From the given acceleration-time graph:
For $0 < t \le 1$: $a=2$, so $v = 2t$, $S_1 = \frac{1}{2}(2)(1^2) = 1 \text{ m}$. Velocity at $t=1$ is $2 \text{ m/s}$.
For $1 < t \le 2$: $a=0$, constant velocity $v=2 \text{ m/s}$. $S_2 = 2 \times 1 = 2 \text{ m}$.
For $2 < t \le 3$: $a=-2$, retarding to 0. $S_3 = ut + \frac{1}{2}at^2 = 2(1) - \frac{1}{2}(2)(1^2) = 1 \text{ m}$.
Total distance $= 1 + 2 + 1 = 4 \text{ m}$.

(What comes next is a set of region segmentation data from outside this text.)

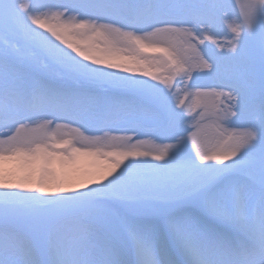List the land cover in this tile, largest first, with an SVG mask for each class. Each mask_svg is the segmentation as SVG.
<instances>
[{"label": "snow or ice", "instance_id": "snow-or-ice-1", "mask_svg": "<svg viewBox=\"0 0 264 264\" xmlns=\"http://www.w3.org/2000/svg\"><path fill=\"white\" fill-rule=\"evenodd\" d=\"M0 264H264V0H0Z\"/></svg>", "mask_w": 264, "mask_h": 264}, {"label": "bare ground", "instance_id": "bare-ground-1", "mask_svg": "<svg viewBox=\"0 0 264 264\" xmlns=\"http://www.w3.org/2000/svg\"><path fill=\"white\" fill-rule=\"evenodd\" d=\"M72 127L74 128L76 126L73 125ZM59 131H61L63 133V132H66V131H70V129H62V130H59ZM81 131H83V130H81ZM85 135H92V134L85 133ZM77 146H79V145H77ZM151 147H152L151 144H144V145L141 146L142 150H147V149H150ZM80 160H81L82 163H86V164H88L89 161H90V159L88 157H80Z\"/></svg>", "mask_w": 264, "mask_h": 264}, {"label": "rangeland", "instance_id": "rangeland-1", "mask_svg": "<svg viewBox=\"0 0 264 264\" xmlns=\"http://www.w3.org/2000/svg\"><path fill=\"white\" fill-rule=\"evenodd\" d=\"M239 3L240 4H242L243 3V1L242 0H239ZM235 11L238 13L239 11H240V8L239 7H237L236 9H235ZM90 134H93V133H90ZM90 162V161H89ZM84 164H86V163H84Z\"/></svg>", "mask_w": 264, "mask_h": 264}]
</instances>
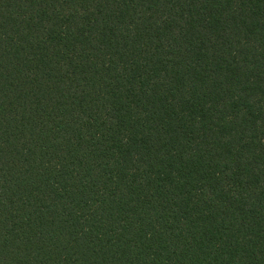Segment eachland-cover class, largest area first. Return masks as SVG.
<instances>
[{
  "label": "trees",
  "instance_id": "obj_1",
  "mask_svg": "<svg viewBox=\"0 0 264 264\" xmlns=\"http://www.w3.org/2000/svg\"><path fill=\"white\" fill-rule=\"evenodd\" d=\"M0 264H264V0H0Z\"/></svg>",
  "mask_w": 264,
  "mask_h": 264
}]
</instances>
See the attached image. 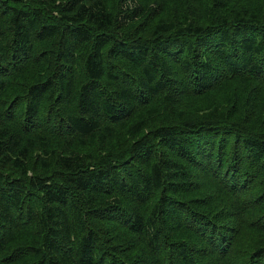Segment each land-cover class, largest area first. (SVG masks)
<instances>
[{
	"label": "trees",
	"instance_id": "obj_1",
	"mask_svg": "<svg viewBox=\"0 0 264 264\" xmlns=\"http://www.w3.org/2000/svg\"><path fill=\"white\" fill-rule=\"evenodd\" d=\"M0 264H264V0H0Z\"/></svg>",
	"mask_w": 264,
	"mask_h": 264
},
{
	"label": "bare ground",
	"instance_id": "obj_2",
	"mask_svg": "<svg viewBox=\"0 0 264 264\" xmlns=\"http://www.w3.org/2000/svg\"><path fill=\"white\" fill-rule=\"evenodd\" d=\"M106 14V13H105ZM163 17V16H162ZM181 19V18H180ZM172 24V23H171ZM131 28V27H130ZM200 29V28H199ZM142 33V32H141ZM124 38V37H123ZM124 94V93H123ZM147 95V94H146ZM132 96V95H131ZM91 104V103H90ZM159 105V104H158ZM92 119V118H91ZM90 130V129H89Z\"/></svg>",
	"mask_w": 264,
	"mask_h": 264
}]
</instances>
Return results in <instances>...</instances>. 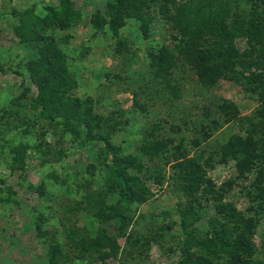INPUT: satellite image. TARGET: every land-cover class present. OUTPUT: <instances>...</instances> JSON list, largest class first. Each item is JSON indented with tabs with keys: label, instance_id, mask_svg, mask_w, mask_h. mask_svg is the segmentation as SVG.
<instances>
[{
	"label": "rangeland",
	"instance_id": "1",
	"mask_svg": "<svg viewBox=\"0 0 264 264\" xmlns=\"http://www.w3.org/2000/svg\"><path fill=\"white\" fill-rule=\"evenodd\" d=\"M234 1L238 0H226L236 15L225 21L226 30L234 26L233 20H252L250 5L239 0L234 6ZM103 3L0 0V264H48L51 245L57 247L54 264L188 263L179 248L184 241L180 209L204 205V199L195 200L194 192L204 190V178L211 180L213 191L224 188V181H234L233 162H216L218 144L236 128L222 124L220 106L231 100L245 113L257 103L255 98L242 92L240 81L228 77L202 88L184 53L170 39L175 33L173 22L155 8L145 9L151 17L145 32L131 16L124 18L116 34L107 24L99 29ZM257 6V19L263 25L264 2ZM69 12L65 25L63 18ZM172 15L173 9L168 16ZM209 35L206 48L214 42L212 32ZM244 36L234 39L240 48L247 45ZM51 46L64 56L66 84L60 87V100H80L76 109H71L73 104L43 106L35 101L47 93L39 78L46 77L48 87L54 85L43 59ZM163 46L171 57L168 69L156 68L151 61ZM85 107L98 122L110 118L117 128L110 141L139 163L128 169L137 179L138 202L122 204L123 236L118 235V218H99V200L110 203L114 194L99 179L92 142L81 144L61 123ZM210 119L219 125L208 134ZM153 137L166 141L167 150L151 158L141 155V146ZM195 137L202 143L197 149L191 144ZM199 148L206 150L201 159L196 154ZM253 171L242 185L251 183ZM189 174H195L193 182L198 186L187 191ZM244 192L233 186L225 200L244 212L255 196L254 190L248 196ZM256 202L263 203L264 197ZM254 219L251 242L256 254L250 258L264 263V217ZM198 222L192 226L201 227ZM98 231L116 241L115 256L104 258L106 248H93ZM190 245L183 250L195 254L198 246Z\"/></svg>",
	"mask_w": 264,
	"mask_h": 264
},
{
	"label": "trees",
	"instance_id": "2",
	"mask_svg": "<svg viewBox=\"0 0 264 264\" xmlns=\"http://www.w3.org/2000/svg\"><path fill=\"white\" fill-rule=\"evenodd\" d=\"M240 1L250 5L252 20H233L232 23L235 22V24L230 30L224 28V23L229 17H236V15L226 5V0H104L103 3L99 29L102 28L101 25L107 24L108 29L116 34L118 28L124 25V18L131 16L138 21L139 28L145 32L147 23L151 19L149 15H146L145 9L155 8L161 17L173 22L172 27L175 33L170 35V39L174 42V47H178L179 52L184 53L186 62L194 70L197 83L202 88L208 89L220 78L228 77L238 83L240 81L242 92L250 99L254 97L257 101L253 108L245 113L239 112L234 101H222L220 106L222 124L236 128L229 133L225 141L218 144L215 153L216 162L225 163L228 159L231 160L236 175L234 181H224L225 187H219L218 191H213L211 180L204 178L202 183L205 186L204 190H194L195 200L204 199V205L196 206L195 210L180 209L179 223L184 234V241L179 248L183 252L182 259H188V263L183 261L181 264H212L213 260L215 264H264L250 258L256 254L251 242L255 225L254 217H264V202H256L264 197V24L262 25L257 19L258 6L255 7L257 2H264V0ZM240 1H234V6ZM166 3H170L171 6L166 7ZM63 5L69 6L65 3ZM171 9L174 10L172 16L175 17L168 16ZM74 14L78 16L77 13ZM263 16L264 10L261 18ZM70 17V12L64 15L65 25ZM210 32L213 34L214 42L211 48H206L204 43L207 37H210ZM242 34H245L242 38L247 45L240 48L234 39ZM32 39L35 40L33 37ZM42 40L44 41V38ZM160 49L157 57H152L151 61L156 68L162 66L168 69L171 57L167 56L169 54L164 51V46ZM63 57L62 51L51 46L49 56L43 58L49 67L48 78L54 81V85L48 87L46 77L38 79L47 93L38 95L35 100L37 104L43 106L52 103L73 104L71 109H76V105L81 103L77 99L60 100V87L66 84L62 76ZM169 85L172 84L169 83ZM170 88L177 91L175 84ZM71 114L72 116L63 119L61 123L74 134L78 141H81V144L88 145L90 141L92 142V158L97 162L99 179L114 194L113 201L110 203L106 204L99 200L101 203L99 218H118L121 231L124 224V215L121 214L122 204L134 200L138 202L137 179L128 169L139 163L135 156L124 155L121 147L110 141L111 134L116 128L110 118L107 117L104 121L98 122L89 107L79 112L73 111ZM218 125L219 123L215 120H208L209 132L207 133L210 134L216 130ZM208 134L204 133L205 136ZM191 144L194 149H197L202 143L195 137L191 139ZM165 150H167L166 141L153 137L141 146V155L146 154L151 158ZM205 152L204 148H199L196 154L201 159ZM190 166L195 167L194 171L197 174L196 164L192 163ZM252 169L254 171L250 185L247 183L242 185L241 181L245 180L246 174ZM194 176L195 174L193 177L192 174L188 175L191 179H187L189 183L185 184L186 190L190 186L195 188L198 186L193 182ZM233 186L244 188L245 196L252 194L253 190L255 192V196L248 205L250 208L244 212L237 210L230 200H225ZM197 221L202 224L199 228L192 226L193 222L197 223ZM205 226L209 227L208 231L204 230ZM118 235L123 236L122 231ZM128 238L129 235L125 237V240ZM91 244L94 249L106 248L103 251L104 258L115 256L118 249L116 241L102 231L96 233ZM190 244L198 246L196 248L198 252L194 250L195 254H188V249L183 250L185 245L191 246ZM56 255L57 247L51 245L47 255L48 264L55 263Z\"/></svg>",
	"mask_w": 264,
	"mask_h": 264
}]
</instances>
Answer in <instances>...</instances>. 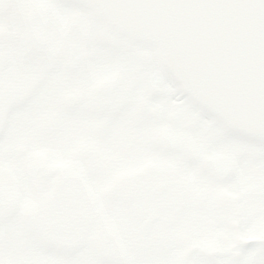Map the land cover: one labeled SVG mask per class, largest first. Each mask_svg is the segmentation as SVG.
<instances>
[{
  "label": "snow or ice",
  "instance_id": "snow-or-ice-1",
  "mask_svg": "<svg viewBox=\"0 0 264 264\" xmlns=\"http://www.w3.org/2000/svg\"><path fill=\"white\" fill-rule=\"evenodd\" d=\"M0 264H264V0H0Z\"/></svg>",
  "mask_w": 264,
  "mask_h": 264
}]
</instances>
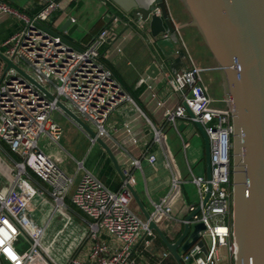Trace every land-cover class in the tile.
Returning a JSON list of instances; mask_svg holds the SVG:
<instances>
[{
    "label": "built area",
    "instance_id": "built-area-1",
    "mask_svg": "<svg viewBox=\"0 0 264 264\" xmlns=\"http://www.w3.org/2000/svg\"><path fill=\"white\" fill-rule=\"evenodd\" d=\"M58 8L56 0H47L38 14L29 17L0 0V17H15L25 25L0 48V53L24 72L14 67L6 70L7 62L0 58V142L14 157L10 161L12 164H6V175L0 178L6 180V183L0 180V264H64L44 246L47 226L38 223L31 209L37 196L49 197L54 214L76 215L87 223V239L92 244L87 259L72 258L65 264H140L139 256L152 247L158 235L150 230L149 221L132 207L134 198L128 189V185L132 186L128 168L123 171L126 178L123 188L114 191L87 170L83 162H77V174L81 173V177L76 181V177L62 170L39 145L40 138L47 136L60 146L62 129L50 119L54 112L65 115L58 101L96 133V137L87 134L92 144L109 135L107 124L120 105L135 102L102 55L104 46L114 39L110 31L102 30L85 46L74 45L66 40V32H54L47 26ZM118 19L114 17L115 22ZM163 37L169 39L170 35L167 33ZM205 71L192 63L172 76H164L172 95L178 98L174 108L165 109L164 120L174 127L178 120L201 125L211 147L210 179L207 175H195L188 166L190 181L198 194L197 204L191 205L188 212L200 210L191 220L183 219L181 223L190 226V234L199 224H203L205 230L198 233V240L188 250L182 251L181 260L183 264H221L224 259L221 250L226 249L231 260L226 264H235L234 126L231 112L213 106L216 101L204 83ZM161 107L163 102L158 103V108ZM148 118L153 142L162 144L163 128ZM182 144L186 153L190 143L182 138ZM147 159L151 166L157 161L153 154ZM166 159L173 174L166 198L160 202L151 201V216L156 223L159 216L174 220L170 202L186 182L176 173L167 155ZM131 166L142 167L137 159ZM72 190L74 194L69 199ZM21 236L29 243L25 251L16 247ZM105 237L113 241L107 242ZM188 241L192 242V238L188 237ZM200 241L205 252L198 244ZM141 244L143 248L136 251ZM170 257L169 251L164 252L155 264H164Z\"/></svg>",
    "mask_w": 264,
    "mask_h": 264
},
{
    "label": "crops",
    "instance_id": "crops-1",
    "mask_svg": "<svg viewBox=\"0 0 264 264\" xmlns=\"http://www.w3.org/2000/svg\"><path fill=\"white\" fill-rule=\"evenodd\" d=\"M1 1L22 14L32 17L43 9L47 0ZM56 1L59 3V8L47 26L54 32H60L61 28L70 19L71 24L69 29L76 28L73 34L81 31L84 37L79 41L68 38V36L66 38L79 47L89 44L102 30L108 29L114 39L109 40L102 49L104 60L127 91L130 94L136 95L140 103H137L136 100L135 102L123 103L115 110L107 124L109 135L102 138V141L114 155L118 164L117 167L101 144L98 142L92 144L87 133L61 113L66 118L64 125L77 131L89 143L91 150H89L87 155L85 153L81 160H75L74 166H71L69 162L65 147L58 148L59 155H56L52 151H45L54 158L62 170L68 175L76 177V181L81 177V173L77 174V162H83L87 170L91 171L114 191L123 188V171L128 168L132 187L139 195L146 209L148 211L151 209L149 212L152 213L153 207L151 201L160 202L164 200L170 189L173 170H170L167 166L166 155L171 159L176 173L185 181L178 162L177 152L181 146L183 150L182 138L190 143L191 138L189 137L197 132L200 133L197 126L189 121L178 120L174 127L164 120L165 109L174 108L178 103V98L172 95L164 76H172L176 71L187 69L194 63L185 41L184 32L186 28L178 30L175 35L176 37L169 34V39L164 38L163 35L153 38L148 22L141 21L139 16L124 12L112 0ZM139 1L147 6L153 0ZM165 1L175 26L178 27L185 24L187 21L179 19L180 16L174 13L170 4L171 0ZM112 7L118 10L122 19L117 15L118 13L115 14ZM114 17L119 18L118 21L115 22ZM24 26V22L15 17H0V30H4L5 32L2 38H0V48L5 41L23 29ZM154 64L157 65L160 74L156 78H151V76L147 75V72ZM153 94L155 97H153ZM159 102H163V107L158 108ZM220 102L215 107L225 108L223 96ZM140 107L156 124H159L163 128L164 138L162 144L153 142V133L148 123L149 118L142 112ZM180 124L184 128V134L179 129ZM59 125L62 129V140L64 129L61 124ZM134 139L137 140L136 143H134ZM67 144L70 145V148L74 146L71 142ZM73 150L75 149L73 148ZM150 154L155 155L157 158L154 166H151L148 162L147 156ZM187 154L190 155L192 162L196 163L201 156V151L193 148L190 144L186 153L184 152L187 166L191 167L186 158ZM13 158V154L9 148L0 142V178L6 175L4 170L6 169V164L10 163L9 161ZM136 159L140 160L141 169L131 166V162ZM203 159L206 166L205 146ZM0 180L4 181V179ZM4 183H6V180ZM170 205L174 220L169 221L165 216H159L157 224L168 239L171 242H175L184 231L185 226L181 223V220L187 219L190 215L188 208L193 205L186 202L183 185L181 186L180 193L175 199L171 200ZM132 207L140 217L145 218L135 200L132 203ZM76 219L79 220L77 217ZM79 221L82 224L81 227L85 228L87 233V223L84 220ZM110 241H113V239H109L107 242ZM141 248H143L142 244L136 251ZM167 251L168 249L158 236L154 240L152 247L149 250H145L144 254L139 256V263L155 264L162 253ZM182 251V249H179L180 254ZM80 257L87 259V254L85 256L80 254L77 258ZM164 264L177 263L173 257H170L164 261Z\"/></svg>",
    "mask_w": 264,
    "mask_h": 264
},
{
    "label": "water",
    "instance_id": "water-1",
    "mask_svg": "<svg viewBox=\"0 0 264 264\" xmlns=\"http://www.w3.org/2000/svg\"><path fill=\"white\" fill-rule=\"evenodd\" d=\"M112 1L124 12L148 22L153 38L167 33L176 37L178 30L192 28L208 51L219 72L223 102L232 114L234 126L232 184L233 240L237 245L235 264H264V0H180L189 20L178 27L170 16L165 0H153L147 6L139 0ZM70 24L69 19L60 32L71 36L76 28L69 29ZM0 58L7 62L6 70L14 67L24 74L1 53ZM159 74L156 64L147 72L151 78ZM36 85L54 99L43 87ZM58 106L81 130L96 137L90 126L68 106L60 101ZM196 126L205 141L207 178L210 179V141L204 128L199 124ZM97 142L105 148L117 167L111 150L102 139L98 138ZM123 180L126 178L123 177ZM128 189L149 221L150 230L156 232L176 263L183 264L179 249L188 250L205 226H195L190 234L191 228L187 224L178 240L171 242L152 219L135 189L131 185H128ZM199 210L190 214L187 220H191ZM188 237L192 238V242L188 241ZM198 244L205 252L203 242Z\"/></svg>",
    "mask_w": 264,
    "mask_h": 264
},
{
    "label": "rangeland",
    "instance_id": "rangeland-1",
    "mask_svg": "<svg viewBox=\"0 0 264 264\" xmlns=\"http://www.w3.org/2000/svg\"><path fill=\"white\" fill-rule=\"evenodd\" d=\"M170 2L174 13L180 16L179 19H185V21L188 22L189 17L184 11L180 0H171ZM112 9H114L115 14L118 13L117 15L120 17V19H122V16L119 15L118 10L114 7H112ZM4 33V30H0V38H2V35ZM184 33L185 41L189 49V53L193 58L194 64L204 68V64H206L205 60H209V63L213 66L214 64L209 57L208 51L202 44L201 40L197 38L196 31L192 28H186ZM83 37L84 34L81 31H77L75 34L68 36V38H71L75 41H79ZM68 40L71 42L70 39ZM203 79L207 89L209 90L210 96L216 101L213 106L220 104V99H222L221 86L219 84H214L215 80L213 81L211 76L209 74H206V72L203 73ZM50 119L62 125L64 129V137L60 141V146H58L53 144L49 137L42 136L39 140V145L46 151H52L56 155L59 153L58 148L65 147L68 153H66V155L69 158V162L71 166H74L75 160H81L82 156H84L85 153L87 155L89 150H91L89 143H87L77 131L64 125L66 118L63 117L59 112L52 113ZM179 129L184 134L185 131L181 124L179 126ZM189 138H191L190 144L192 145V147L197 148L201 151V156L198 162L193 163L190 155L187 154L188 163L191 165V168L193 169L195 175H206V166L203 159L205 146L204 139L199 132L193 134ZM70 142L72 143V145H74L73 148L75 150H73V148H70V145L67 144ZM177 157L181 167V171L184 174L186 181L183 184L184 198L189 204H197V189L190 181L189 169L185 159L184 151L182 150V146L177 152ZM73 194L74 190L71 191L69 199H71ZM31 209L32 215L38 221V223L40 225L47 226L46 236L43 243L46 249L49 250L56 259L65 264L69 259L71 260L72 258H77L78 256H80V254L82 256L88 254L92 244L90 241H88L86 229L81 227L82 224L79 220L76 219V215L70 216V214L65 212H57L54 214L53 207H51V202L49 201V197L43 199L41 196H37L32 202ZM150 210L151 209H149V211ZM156 220H158V218H156ZM104 240L109 241V239L107 238H105ZM16 247L19 251H25L29 248V243L24 236H21ZM221 254L224 257L221 264L229 263L230 259L228 257L227 250H221ZM80 259L84 258L80 257Z\"/></svg>",
    "mask_w": 264,
    "mask_h": 264
},
{
    "label": "flooded vegetation",
    "instance_id": "flooded-vegetation-1",
    "mask_svg": "<svg viewBox=\"0 0 264 264\" xmlns=\"http://www.w3.org/2000/svg\"><path fill=\"white\" fill-rule=\"evenodd\" d=\"M209 59V58H207ZM206 64H204V68L206 69V74H209L213 81L215 80L214 84H219L220 85V75L216 67L211 65L209 60H205ZM209 91V90H208Z\"/></svg>",
    "mask_w": 264,
    "mask_h": 264
},
{
    "label": "trees",
    "instance_id": "trees-1",
    "mask_svg": "<svg viewBox=\"0 0 264 264\" xmlns=\"http://www.w3.org/2000/svg\"><path fill=\"white\" fill-rule=\"evenodd\" d=\"M198 38H199V37H198ZM118 80H119V79H118ZM119 81H120V80H119ZM131 95H132V97L134 98V100H136L137 103H140L136 95H134V94H131Z\"/></svg>",
    "mask_w": 264,
    "mask_h": 264
}]
</instances>
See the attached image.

Velocity after 30s: $v(30) = 0 + 10 \times 30 = 300 \text{ m/s}$.
After fuel finishes, it undergoes free fall under gravity. Time to reach max height from this point $= \frac{v}{g} = \frac{300}{10} = 30 \text{ s}$.
Total time from firing $= 30 + 30 = 60 \text{ s}$.
Initial velocity of stone $u = 12 \text{ m/s}$ (downwards).
$S = ut + \frac{1}{2}gt^{2} = 12(10) + \frac{1}{2}(9.8)(10)^{2} = 120 + 490 = 610 \text{ m}$.